Berlin a fini par lever ses restrictions sur les ventes de biens militaires à l’Arabie Saoudite et aux Émirats arabes unis

En 2017, l’accord de gouvernement trouvé par les chrétiens-démocrates de la CDU/CSU et les sociaux-démocrates du SPD prévoyait de geler les ventes de matériels militaires aux pays impliqués dans la guerre du Yémen, à commencer par l’Arabie Saoudite et les Émirats arabes unis. Puis, au moment de l’affaire Khashoggi [du nom d’un journaliste saoudien assassiné en Turquie, ndlr], Berlin décréta un embargo total à l’égard de Riyad.

Or, cette décision ne concerne pas seulement les industriels allemands [qui l’ont d’ailleurs contesté, à l’image de Rheinemetall] mais les entreprises européennes utilisant des composants fabriqués en Allemagne pour produire les équipements commandés par les pays visés par de tels restrictions. Et, faute de pouvoir assurer les livraisons dans les délais, ils risquent de s’exposer à des pénalités… Voire à des difficultés financières susceptibles de les mettre en péril, comme ce fut le cas de Nicolas Industrie, en 2019.

Régulièrement reconduit, cet embargo décidé par Berlin a par ailleurs bloqué l’exécution de contrats importants, comme celui relatif à la livraison de 48 chasseurs Eurofighter Typhoon à la Royal Saudi Air Force [RSAF], commandé auprès du Royaume-Uni. « En montrant une sorte de super-élévation morale sur les exportations d’armes, l’Allemagne frustre le Royaume-Uni, la France et l’Espagne », avait ainsi avancé Tom Enders, l’ex-patron [allemand] d’Airbus, en février 2019.

Après les élections fédérales de 2021, on pouvait s’attendre à une politique allemand encore plus restrictive en matière de vente d’armes. Du moins, l’accord de gouvernement entre les sociaux-démocrates, les Verts et les libéraux du SPD le suggérait-il puisqu’il y était question de « durcir » les règles en matière d’exportations de matériels militaires, y compris au niveau de l’Union européenne [UE], en cherchant à y associer les États membres. Ce qui promettait quelques tensions avec la France sur ce sujet…

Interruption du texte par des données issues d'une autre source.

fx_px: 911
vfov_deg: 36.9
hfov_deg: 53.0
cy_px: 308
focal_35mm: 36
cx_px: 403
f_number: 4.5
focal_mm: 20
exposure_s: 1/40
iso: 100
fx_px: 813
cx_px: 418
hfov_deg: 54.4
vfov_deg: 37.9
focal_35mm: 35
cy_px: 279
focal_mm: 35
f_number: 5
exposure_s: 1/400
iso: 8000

Seulement, et contre toute attente [mais l’invasion de l’Ukraine par la Russie l’explique sûrement…], la ministre allemande de la Défense, Christine Lambrecht, a plaidé en faveur d’un assouplissement des règles allemandes en matière de ventes d’armes, estimant que leur rigueur empêchait les coopérations européennes. « Quel partenaire voudrait investir avec nous dans des projets s’il doit toujours craindre que nous empêchions les exportations et rendions ainsi le refinancement plus difficile? » a-t-elle demandé, le 12 septembre.

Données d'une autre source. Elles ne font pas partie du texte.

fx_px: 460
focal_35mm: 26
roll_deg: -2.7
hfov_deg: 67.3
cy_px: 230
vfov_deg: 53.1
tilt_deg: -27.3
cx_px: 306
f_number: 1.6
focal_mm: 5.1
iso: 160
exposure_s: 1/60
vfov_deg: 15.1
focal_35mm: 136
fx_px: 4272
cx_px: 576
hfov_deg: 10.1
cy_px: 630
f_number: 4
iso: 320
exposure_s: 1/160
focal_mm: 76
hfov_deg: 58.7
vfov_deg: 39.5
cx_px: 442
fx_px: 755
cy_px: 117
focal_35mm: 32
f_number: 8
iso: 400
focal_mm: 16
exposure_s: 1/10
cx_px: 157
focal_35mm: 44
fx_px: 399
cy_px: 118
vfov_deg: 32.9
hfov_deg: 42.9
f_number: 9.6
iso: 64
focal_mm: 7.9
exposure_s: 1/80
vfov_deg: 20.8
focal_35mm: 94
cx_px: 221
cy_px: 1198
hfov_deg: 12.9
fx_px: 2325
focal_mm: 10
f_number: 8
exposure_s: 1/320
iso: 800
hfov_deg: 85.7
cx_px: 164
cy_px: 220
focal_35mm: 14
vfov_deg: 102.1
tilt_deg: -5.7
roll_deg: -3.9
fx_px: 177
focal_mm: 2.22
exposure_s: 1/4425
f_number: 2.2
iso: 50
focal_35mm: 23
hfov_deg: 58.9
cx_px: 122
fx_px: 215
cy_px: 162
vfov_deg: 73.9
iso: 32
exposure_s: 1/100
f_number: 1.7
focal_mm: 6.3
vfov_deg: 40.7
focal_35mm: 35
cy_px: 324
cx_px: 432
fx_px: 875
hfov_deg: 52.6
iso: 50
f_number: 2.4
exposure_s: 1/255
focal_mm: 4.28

Mais selon des informations révélées par l’hebdomadaire Der Spiegel, cet « assouplissement » de ces règles s’est traduit par la levée des restrictions jusqu’alors imposées par Berlin aux contrats d’armement concernant l’Arabie Saoudite et les Émirats arabes unis.

Ainsi, la semaine passée, peu avant un déplacement du chancelier allemand, Olaf Scholz, dans ces deux pays [et au cours duquel il a signé un accord sur le gaz avec Abu Dhabi], écrit Der Spiegle, le « gouvernement fédéral a approuvé de nouvelles licences de livraison d’armes vers des États non membres de l’Otan », dont à l’Arabie Saoudite et aux Émirats arabes unis.

Et d’ajouter : « Le ministre de l’Economie, Robert Habeck [Verts], a confirmé dans une lettre adressée au Bundestag que peu de temps avant le voyage [de M. Scholz], plusieurs accords avaient été approuvés par la chancelier et ses ministres les plus importants ».

Les licences concernant Riyad porte sur « tous les projets d’armement européens dans lesquels l’industrie allemande est impliquée », poursuit l’hebdomadaire. Et, désormais, les Saoudiens sont « autorisé à acheter de l’équipement et de l’armement pour les avions de chasse Eurofighter et Tornado pour 36,1 millions d’euros », détaille-t-il.

Quant aux Émirats arabes unis, ils pourront désormais se fournir en pièces détachées auprès de l’industriel allemand Kappa Opto Electronics pour le maintien en condition opérationnel [MCO] de leurs avions ravitailleurs A330 MRTT. « Les pays partenaires ont exercé une pression considérable sur Berlin, car certains des avions n’étaient plus opérationnels sans les pièces de rechange nécessaires », souligne Der Spiegel.